*Aim of the task*. A single number is the answer here: the count of lines in the data below that include the word "labels".
====== Data supplied ======
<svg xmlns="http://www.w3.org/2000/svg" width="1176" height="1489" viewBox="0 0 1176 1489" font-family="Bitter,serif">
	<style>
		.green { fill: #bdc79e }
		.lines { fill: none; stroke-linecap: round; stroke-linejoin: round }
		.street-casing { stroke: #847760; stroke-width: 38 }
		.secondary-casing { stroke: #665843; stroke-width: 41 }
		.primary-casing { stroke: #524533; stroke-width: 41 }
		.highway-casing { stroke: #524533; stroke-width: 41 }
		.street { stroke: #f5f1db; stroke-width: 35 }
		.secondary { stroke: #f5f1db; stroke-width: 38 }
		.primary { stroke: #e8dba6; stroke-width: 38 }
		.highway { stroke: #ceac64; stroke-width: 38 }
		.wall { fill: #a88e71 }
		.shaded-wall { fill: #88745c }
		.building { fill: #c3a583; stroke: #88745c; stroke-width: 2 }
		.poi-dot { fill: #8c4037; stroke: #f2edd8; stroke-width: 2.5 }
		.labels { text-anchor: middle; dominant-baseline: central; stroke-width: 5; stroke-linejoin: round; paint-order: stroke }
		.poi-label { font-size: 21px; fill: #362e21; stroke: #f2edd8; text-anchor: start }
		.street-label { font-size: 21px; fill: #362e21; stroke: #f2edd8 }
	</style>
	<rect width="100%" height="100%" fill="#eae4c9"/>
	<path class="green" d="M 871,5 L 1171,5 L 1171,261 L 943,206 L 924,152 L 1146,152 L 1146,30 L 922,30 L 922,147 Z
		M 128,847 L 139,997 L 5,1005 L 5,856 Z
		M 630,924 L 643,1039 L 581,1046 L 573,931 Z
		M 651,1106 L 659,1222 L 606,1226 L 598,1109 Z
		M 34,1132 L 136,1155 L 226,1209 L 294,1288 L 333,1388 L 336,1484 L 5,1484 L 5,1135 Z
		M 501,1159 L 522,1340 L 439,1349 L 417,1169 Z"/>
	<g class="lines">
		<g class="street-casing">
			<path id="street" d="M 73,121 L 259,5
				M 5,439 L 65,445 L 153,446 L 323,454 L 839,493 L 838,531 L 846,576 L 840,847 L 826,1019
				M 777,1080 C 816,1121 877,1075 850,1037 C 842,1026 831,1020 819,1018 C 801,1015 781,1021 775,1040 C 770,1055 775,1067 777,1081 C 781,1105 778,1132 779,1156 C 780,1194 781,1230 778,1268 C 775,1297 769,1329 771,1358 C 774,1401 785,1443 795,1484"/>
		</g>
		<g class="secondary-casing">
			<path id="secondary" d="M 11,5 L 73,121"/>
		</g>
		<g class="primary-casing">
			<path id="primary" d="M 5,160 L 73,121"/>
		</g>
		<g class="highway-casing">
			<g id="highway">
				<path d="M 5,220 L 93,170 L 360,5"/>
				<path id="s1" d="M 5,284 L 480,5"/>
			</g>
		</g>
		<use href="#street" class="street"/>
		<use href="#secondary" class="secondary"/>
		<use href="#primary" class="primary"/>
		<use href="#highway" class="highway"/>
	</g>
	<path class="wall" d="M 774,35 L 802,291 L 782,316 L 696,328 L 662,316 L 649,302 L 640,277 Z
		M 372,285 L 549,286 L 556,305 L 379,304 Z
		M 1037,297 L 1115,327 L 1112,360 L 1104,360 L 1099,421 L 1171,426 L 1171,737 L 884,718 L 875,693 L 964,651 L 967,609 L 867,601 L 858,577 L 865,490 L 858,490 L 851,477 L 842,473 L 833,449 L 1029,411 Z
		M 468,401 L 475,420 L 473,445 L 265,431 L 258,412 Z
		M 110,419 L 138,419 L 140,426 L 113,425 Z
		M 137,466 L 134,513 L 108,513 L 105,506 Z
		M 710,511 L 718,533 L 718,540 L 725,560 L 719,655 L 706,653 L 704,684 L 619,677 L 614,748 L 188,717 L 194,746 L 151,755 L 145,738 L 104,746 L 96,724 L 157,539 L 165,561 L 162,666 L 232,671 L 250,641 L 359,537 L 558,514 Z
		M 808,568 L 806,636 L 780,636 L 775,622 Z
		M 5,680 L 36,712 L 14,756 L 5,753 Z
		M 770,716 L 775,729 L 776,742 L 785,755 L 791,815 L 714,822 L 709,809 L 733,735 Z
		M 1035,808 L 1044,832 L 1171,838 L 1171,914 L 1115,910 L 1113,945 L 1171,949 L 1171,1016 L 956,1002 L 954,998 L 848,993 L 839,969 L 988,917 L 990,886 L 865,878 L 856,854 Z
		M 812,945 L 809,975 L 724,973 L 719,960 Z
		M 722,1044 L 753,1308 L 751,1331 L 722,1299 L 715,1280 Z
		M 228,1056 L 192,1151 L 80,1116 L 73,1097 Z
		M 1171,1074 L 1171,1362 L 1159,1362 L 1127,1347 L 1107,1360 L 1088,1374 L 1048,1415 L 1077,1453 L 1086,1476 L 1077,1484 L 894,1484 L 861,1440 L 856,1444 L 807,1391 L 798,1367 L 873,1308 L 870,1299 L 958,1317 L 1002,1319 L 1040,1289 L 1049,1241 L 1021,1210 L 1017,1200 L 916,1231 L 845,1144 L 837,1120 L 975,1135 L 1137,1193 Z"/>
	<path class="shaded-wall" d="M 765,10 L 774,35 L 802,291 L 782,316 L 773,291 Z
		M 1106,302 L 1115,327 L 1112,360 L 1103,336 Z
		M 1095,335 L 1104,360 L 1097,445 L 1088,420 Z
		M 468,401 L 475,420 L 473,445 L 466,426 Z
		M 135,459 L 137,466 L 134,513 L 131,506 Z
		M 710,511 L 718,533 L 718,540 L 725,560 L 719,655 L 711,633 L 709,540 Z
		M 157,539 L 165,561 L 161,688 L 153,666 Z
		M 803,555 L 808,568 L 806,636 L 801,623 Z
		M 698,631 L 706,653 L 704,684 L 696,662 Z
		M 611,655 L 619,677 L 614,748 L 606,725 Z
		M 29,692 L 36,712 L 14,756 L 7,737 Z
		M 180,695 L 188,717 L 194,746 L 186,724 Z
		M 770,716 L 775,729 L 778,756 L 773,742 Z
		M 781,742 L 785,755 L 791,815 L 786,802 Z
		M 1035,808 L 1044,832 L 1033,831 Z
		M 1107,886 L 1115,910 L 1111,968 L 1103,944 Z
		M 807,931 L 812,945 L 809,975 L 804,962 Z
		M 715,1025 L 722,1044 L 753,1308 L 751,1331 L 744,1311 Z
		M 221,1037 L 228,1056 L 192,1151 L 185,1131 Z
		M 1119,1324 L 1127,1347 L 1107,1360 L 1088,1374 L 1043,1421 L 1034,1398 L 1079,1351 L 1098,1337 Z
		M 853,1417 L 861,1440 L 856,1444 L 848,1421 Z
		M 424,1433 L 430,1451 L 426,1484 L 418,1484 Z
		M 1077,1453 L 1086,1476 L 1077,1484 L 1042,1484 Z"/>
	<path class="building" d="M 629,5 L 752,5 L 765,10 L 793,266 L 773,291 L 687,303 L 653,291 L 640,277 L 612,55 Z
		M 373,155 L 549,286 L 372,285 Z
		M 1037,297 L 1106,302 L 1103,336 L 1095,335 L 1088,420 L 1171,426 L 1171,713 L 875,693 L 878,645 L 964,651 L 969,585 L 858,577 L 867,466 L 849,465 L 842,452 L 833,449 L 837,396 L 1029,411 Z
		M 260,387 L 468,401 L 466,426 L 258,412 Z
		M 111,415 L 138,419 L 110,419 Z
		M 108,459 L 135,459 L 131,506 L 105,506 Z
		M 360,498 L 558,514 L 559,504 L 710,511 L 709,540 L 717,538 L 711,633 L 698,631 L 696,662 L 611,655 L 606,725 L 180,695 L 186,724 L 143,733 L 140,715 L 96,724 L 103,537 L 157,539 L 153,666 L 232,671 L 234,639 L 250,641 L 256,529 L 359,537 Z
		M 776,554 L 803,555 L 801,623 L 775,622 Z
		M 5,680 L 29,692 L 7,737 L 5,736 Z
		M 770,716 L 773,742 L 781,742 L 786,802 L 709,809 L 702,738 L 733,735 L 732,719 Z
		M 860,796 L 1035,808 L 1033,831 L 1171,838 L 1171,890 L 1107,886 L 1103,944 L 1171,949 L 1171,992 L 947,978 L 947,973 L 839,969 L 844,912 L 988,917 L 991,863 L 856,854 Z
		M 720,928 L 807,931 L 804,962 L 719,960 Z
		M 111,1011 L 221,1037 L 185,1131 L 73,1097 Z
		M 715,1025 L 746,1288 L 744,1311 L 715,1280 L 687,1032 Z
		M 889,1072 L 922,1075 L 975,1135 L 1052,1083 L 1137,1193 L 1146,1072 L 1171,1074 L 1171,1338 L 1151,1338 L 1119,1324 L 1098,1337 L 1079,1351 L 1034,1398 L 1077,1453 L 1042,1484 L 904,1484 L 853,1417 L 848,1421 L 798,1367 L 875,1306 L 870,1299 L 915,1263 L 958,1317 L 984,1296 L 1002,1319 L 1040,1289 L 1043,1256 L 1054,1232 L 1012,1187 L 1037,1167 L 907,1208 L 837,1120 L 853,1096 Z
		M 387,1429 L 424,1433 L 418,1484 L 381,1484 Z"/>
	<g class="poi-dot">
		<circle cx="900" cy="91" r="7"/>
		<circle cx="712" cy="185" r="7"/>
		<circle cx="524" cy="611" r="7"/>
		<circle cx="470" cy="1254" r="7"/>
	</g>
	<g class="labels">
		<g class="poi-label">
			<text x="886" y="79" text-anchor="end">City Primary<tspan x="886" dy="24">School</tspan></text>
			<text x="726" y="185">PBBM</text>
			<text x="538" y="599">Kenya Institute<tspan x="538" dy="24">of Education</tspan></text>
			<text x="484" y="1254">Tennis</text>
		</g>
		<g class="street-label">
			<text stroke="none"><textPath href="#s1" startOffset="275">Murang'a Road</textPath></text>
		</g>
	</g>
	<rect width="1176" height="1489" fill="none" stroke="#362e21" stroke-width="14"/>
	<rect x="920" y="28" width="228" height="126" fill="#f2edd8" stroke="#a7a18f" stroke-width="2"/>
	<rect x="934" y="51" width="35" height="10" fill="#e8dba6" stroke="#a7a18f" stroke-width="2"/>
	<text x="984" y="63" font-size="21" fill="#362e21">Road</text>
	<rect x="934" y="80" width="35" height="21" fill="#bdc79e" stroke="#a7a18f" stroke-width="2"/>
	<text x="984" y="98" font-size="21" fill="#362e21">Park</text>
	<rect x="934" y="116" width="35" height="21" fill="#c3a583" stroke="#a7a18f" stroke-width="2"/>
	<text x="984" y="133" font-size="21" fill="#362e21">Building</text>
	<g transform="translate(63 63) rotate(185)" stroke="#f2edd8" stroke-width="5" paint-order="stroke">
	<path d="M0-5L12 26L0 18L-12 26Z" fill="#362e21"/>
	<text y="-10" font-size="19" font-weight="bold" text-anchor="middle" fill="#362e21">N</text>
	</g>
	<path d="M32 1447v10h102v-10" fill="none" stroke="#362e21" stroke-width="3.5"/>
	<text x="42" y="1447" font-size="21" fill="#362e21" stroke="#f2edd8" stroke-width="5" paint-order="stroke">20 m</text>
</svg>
======
*Answer box*. 2